The rapid progression of automation and artificial intelligence (AI) is prompting a widespread discourse on their potential impacts on the global job market. While catastrophic job losses may be a sensationalist perspective, the indisputable truth remains that AI and automation will inevitably cause disruption in the labor force.
As productivity and profits burgeon for corporations, the looming question is: How can society ensure an equitable distribution of these technological dividends? An audacious proposition that has been put forward is tying a universal basic income (UBI) to GDP per capita.
As AI and automation escalate productivity and operational efficiency, an increase in GDP per capita is anticipated. However, the benefits from these productivity enhancements typically skew towards affluent income earners and those owning capital. Implementing a UBI tied to GDP per capita could ensure a more evenly spread of dividends.

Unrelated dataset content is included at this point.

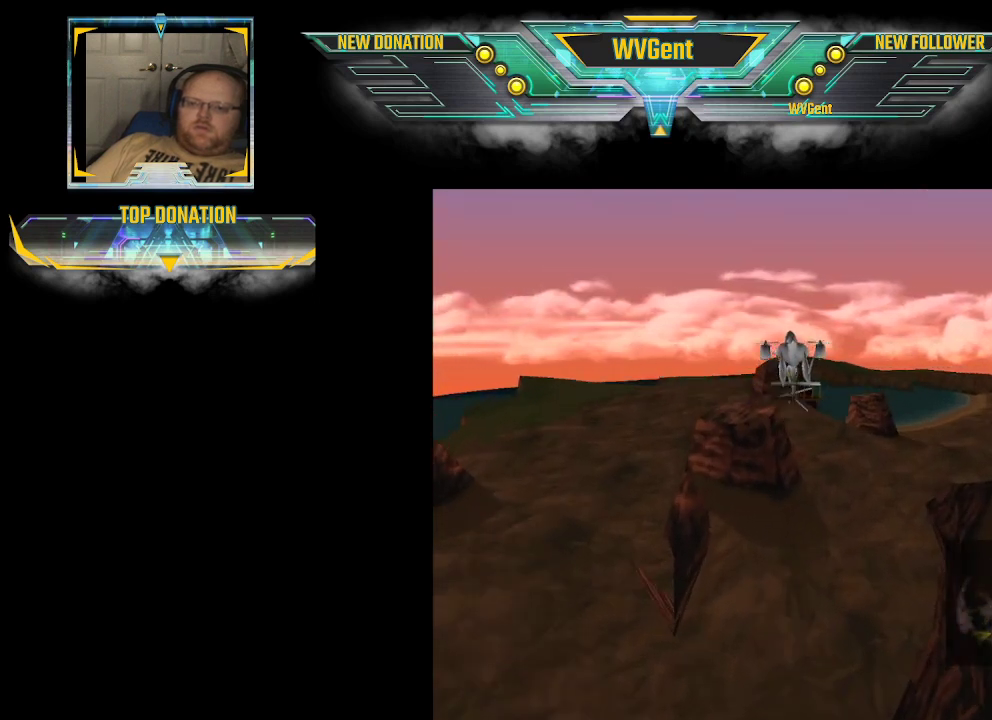
{"buttons": [], "left_stick": "center", "right_stick": "center", "events": [[100, "CROSS", "up"], [133, "left_stick", "left"], [467, "left_stick", "center"]]}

For instance, if automation results in a $5,000 per capita increase in GDP, this extra income could be redistributed through a UBI. This approach has the potential to put money directly into the populace's pockets, effectively counteracting the job losses and growing income disparity aggravated by automation. Furthermore, it would initiate a virtuous cycle where heightened consumer spending boosts demand, thus stimulating further economic growth.

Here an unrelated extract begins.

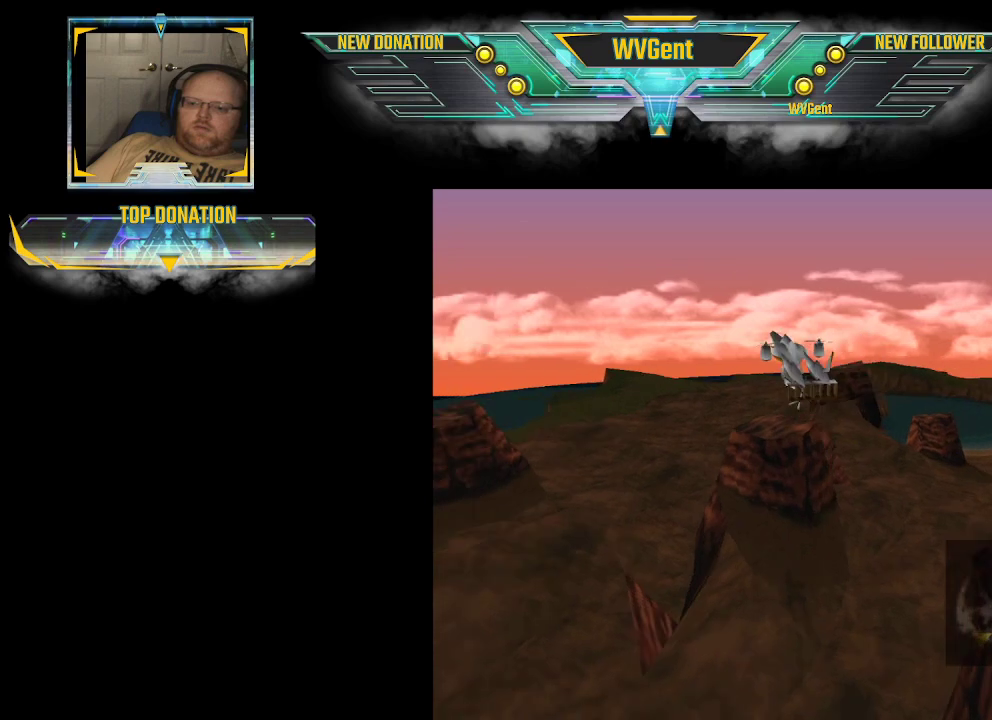
{"buttons": ["CROSS"], "left_stick": "left", "right_stick": "center", "events": [[33, "CROSS", "down"], [467, "left_stick", "left"]]}
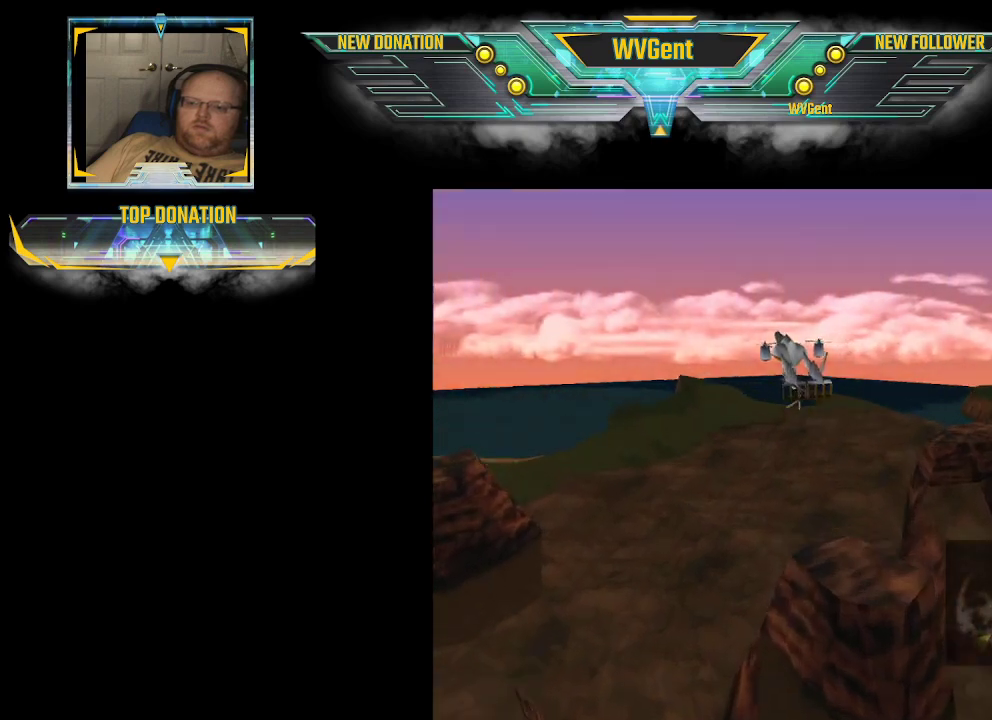
{"buttons": ["CROSS"], "left_stick": "center", "right_stick": "center", "events": [[133, "left_stick", "center"]]}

Another intriguing player on the scene is Worldcoin, a project introduced by Sam Altman and his team with the ambitious goal of creating a new, universally accessible financial and identification network. Worldcoin combines a privacy-preserving digital identity (World ID) with a digital currency (WLD), gifted to users simply for being human, in regions where laws allow. With Worldcoin, Altman envisions a future where economic opportunity is significantly expanded, a reliable and privacy-preserving distinction between humans and AI is established, and global democratic processes are enabled. This revolutionary project could even pave the way towards an AI-funded UBI, reflecting the increasingly intertwined futures of automation, AI, and global economic systems.
As succinctly put by economist Robert Reich, "The robots are baking more economic pies. We just need to distribute those pies to more ovens." Rather than each worker laboriously baking their individual pie from scratch, automation allows for an explosion of mass-produced pies. A UBI ensures that every oven gets a pie, not merely the owners of the robotic pie factories.
While UBI provides one possible solution, we should also consider other targeted social safety nets that offer assistance to those most at risk from the advent of automation. Such support could take the form of reskilling initiatives, job placement aids, and investments in education and training. By focusing on those most susceptible to job displacement, we can alleviate the adverse effects of automation without resorting to a blanket income guarantee.
A further alternative is the concept of "shared ownership" of automated technologies. This approach encourages a wider distribution of AI and automation ownership, rather than relying solely on income redistribution. Mechanisms such as employee ownership, cooperatives, or community-based investment funds could be employed to give more individuals a stake in the profits generated by automation, fostering a more inclusive and equitable society.
Although the specifics are critical, broadening the distribution of state-of-the-art LLMs and GPUs to the public can facilitate our transition to a better future. After all, we’re all stakeholders in this automated future, and sharing its bounty might just be the key to unlocking a more prosperous and equitable world.